*** Opening Data provided ***
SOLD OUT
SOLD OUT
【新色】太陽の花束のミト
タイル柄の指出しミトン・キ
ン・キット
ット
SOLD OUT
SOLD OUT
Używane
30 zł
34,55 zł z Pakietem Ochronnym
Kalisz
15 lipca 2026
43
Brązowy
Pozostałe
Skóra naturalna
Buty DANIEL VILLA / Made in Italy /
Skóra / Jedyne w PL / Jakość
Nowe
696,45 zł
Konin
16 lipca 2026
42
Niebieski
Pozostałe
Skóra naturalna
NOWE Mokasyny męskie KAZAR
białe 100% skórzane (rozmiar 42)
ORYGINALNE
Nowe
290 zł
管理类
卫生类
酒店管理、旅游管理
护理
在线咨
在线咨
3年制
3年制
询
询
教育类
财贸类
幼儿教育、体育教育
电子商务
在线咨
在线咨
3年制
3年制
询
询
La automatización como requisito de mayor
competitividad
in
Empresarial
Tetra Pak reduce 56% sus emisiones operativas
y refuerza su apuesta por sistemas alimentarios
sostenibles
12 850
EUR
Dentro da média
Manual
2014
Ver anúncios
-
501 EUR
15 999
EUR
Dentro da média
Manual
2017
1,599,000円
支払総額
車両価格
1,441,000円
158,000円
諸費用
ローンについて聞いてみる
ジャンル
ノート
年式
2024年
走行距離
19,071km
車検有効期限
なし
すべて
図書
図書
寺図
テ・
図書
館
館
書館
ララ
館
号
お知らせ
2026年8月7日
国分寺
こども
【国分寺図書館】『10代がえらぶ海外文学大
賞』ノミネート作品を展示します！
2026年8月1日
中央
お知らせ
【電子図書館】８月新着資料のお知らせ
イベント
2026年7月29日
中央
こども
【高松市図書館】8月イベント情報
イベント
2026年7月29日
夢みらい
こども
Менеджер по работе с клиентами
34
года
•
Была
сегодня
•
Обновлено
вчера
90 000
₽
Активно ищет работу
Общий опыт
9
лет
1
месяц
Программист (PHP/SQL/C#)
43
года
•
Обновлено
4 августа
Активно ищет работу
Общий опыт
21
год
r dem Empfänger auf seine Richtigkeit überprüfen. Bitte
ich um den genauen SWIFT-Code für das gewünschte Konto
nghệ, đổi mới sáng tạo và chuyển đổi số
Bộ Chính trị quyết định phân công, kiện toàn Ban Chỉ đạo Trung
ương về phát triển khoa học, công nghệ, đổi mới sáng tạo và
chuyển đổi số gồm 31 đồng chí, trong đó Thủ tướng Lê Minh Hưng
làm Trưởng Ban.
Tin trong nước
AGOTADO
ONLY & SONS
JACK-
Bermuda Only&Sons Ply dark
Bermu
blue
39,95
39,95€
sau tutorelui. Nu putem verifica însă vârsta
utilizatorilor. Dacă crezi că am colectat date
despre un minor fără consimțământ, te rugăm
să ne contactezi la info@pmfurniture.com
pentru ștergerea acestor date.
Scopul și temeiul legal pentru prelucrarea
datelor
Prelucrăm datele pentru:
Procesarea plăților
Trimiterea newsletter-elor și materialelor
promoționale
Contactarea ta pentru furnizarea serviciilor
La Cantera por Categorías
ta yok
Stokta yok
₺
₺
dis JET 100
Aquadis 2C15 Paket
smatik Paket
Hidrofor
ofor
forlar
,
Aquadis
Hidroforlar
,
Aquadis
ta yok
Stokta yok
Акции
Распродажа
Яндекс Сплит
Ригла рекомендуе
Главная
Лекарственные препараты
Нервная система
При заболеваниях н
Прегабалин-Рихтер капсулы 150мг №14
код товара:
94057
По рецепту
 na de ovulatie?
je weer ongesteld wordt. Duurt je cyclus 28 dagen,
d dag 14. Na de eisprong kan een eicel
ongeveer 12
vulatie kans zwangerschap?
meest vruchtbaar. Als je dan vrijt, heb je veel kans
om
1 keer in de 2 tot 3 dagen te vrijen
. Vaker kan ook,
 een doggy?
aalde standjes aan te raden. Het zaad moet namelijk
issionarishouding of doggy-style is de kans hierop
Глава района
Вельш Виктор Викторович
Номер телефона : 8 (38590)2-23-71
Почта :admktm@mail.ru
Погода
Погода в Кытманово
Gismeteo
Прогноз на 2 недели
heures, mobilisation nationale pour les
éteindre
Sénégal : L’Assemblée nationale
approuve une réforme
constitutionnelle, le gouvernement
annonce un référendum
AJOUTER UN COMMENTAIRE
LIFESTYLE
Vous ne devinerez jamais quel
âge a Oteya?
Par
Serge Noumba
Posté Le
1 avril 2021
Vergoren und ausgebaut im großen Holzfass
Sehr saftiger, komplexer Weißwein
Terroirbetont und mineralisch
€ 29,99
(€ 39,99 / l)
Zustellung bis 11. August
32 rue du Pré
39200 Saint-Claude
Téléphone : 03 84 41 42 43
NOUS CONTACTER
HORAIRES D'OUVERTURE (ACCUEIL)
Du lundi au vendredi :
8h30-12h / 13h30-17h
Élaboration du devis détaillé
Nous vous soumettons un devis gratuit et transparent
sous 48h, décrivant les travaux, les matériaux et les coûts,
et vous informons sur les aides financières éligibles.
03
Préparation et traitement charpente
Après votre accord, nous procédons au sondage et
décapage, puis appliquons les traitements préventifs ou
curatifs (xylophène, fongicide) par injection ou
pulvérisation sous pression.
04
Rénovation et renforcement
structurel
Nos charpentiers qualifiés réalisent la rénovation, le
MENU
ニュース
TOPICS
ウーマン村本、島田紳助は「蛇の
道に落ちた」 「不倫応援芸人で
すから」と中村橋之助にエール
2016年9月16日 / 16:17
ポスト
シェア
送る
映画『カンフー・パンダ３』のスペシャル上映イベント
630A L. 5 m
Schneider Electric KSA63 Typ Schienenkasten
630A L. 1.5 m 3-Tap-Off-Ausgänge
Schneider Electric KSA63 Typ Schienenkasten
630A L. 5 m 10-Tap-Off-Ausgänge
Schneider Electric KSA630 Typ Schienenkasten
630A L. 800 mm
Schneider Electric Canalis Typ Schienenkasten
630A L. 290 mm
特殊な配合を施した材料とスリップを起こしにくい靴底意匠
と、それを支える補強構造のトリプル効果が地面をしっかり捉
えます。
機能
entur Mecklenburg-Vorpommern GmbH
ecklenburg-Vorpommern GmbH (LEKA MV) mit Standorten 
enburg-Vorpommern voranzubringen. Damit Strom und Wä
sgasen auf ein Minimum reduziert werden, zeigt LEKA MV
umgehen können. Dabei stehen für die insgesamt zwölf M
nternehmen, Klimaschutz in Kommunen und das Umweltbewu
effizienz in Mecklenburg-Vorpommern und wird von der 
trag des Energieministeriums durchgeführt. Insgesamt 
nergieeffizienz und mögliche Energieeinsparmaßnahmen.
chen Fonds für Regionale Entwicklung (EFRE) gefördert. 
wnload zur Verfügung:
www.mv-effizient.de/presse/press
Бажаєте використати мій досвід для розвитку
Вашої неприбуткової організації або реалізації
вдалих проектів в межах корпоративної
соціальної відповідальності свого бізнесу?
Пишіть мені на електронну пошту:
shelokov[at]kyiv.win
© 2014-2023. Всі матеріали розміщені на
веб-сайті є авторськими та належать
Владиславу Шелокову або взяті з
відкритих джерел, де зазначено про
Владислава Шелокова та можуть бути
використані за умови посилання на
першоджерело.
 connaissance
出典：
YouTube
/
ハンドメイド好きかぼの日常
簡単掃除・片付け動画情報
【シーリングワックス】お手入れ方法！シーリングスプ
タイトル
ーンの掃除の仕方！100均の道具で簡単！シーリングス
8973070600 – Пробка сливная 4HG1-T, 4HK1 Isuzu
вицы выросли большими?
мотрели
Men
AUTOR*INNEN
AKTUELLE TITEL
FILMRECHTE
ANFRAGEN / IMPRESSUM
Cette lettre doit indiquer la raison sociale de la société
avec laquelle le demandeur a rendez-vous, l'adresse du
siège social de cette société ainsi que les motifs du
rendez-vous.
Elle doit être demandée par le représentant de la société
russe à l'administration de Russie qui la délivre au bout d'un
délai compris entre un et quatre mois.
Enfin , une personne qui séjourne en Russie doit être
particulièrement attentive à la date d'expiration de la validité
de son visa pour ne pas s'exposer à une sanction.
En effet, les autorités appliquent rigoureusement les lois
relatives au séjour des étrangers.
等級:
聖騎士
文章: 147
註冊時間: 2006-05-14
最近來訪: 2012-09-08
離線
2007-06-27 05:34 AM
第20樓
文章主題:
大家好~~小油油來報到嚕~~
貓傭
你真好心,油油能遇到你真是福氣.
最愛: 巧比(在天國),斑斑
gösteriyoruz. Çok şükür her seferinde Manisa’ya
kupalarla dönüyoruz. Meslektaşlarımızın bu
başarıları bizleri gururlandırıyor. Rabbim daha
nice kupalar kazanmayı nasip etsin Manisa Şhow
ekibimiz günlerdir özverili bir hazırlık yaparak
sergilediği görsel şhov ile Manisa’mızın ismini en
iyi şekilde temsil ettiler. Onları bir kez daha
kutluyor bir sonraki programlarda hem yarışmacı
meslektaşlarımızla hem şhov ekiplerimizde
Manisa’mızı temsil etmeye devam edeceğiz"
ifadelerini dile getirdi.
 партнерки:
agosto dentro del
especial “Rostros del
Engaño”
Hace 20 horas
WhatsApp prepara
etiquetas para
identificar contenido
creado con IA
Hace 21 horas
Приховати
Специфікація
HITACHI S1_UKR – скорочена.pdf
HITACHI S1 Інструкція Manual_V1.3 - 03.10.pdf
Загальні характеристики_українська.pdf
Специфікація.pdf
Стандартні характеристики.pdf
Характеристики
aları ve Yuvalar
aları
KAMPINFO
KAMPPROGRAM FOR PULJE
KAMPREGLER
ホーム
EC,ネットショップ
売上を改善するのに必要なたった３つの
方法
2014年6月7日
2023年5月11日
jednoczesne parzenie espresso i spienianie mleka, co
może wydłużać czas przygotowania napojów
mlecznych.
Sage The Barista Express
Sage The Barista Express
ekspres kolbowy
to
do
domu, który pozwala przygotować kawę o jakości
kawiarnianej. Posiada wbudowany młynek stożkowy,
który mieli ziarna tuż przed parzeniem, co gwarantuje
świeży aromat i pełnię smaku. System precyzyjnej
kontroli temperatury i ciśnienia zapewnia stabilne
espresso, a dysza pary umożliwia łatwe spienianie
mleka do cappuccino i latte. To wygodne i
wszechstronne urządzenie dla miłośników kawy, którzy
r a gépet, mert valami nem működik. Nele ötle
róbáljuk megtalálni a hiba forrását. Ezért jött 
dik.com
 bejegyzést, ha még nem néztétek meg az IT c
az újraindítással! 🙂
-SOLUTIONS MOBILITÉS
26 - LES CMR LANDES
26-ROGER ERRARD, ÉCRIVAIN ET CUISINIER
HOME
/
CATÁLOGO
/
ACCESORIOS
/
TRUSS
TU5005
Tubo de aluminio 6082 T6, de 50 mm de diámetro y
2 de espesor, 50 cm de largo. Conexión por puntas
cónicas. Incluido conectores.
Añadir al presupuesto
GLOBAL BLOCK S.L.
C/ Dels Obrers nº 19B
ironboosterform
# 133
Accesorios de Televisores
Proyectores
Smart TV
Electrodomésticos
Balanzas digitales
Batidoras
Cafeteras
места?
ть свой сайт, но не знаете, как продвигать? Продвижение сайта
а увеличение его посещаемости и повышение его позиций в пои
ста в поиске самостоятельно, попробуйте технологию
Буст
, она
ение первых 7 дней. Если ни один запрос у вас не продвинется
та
*** Closing Data provided ***
Required work: Whenever the word "temsil" occurs in a line of the listing above, return that line.

Your response:
iyi şekilde temsil ettiler. Onları bir kez daha
Manisa’mızı temsil etmeye devam edeceğiz"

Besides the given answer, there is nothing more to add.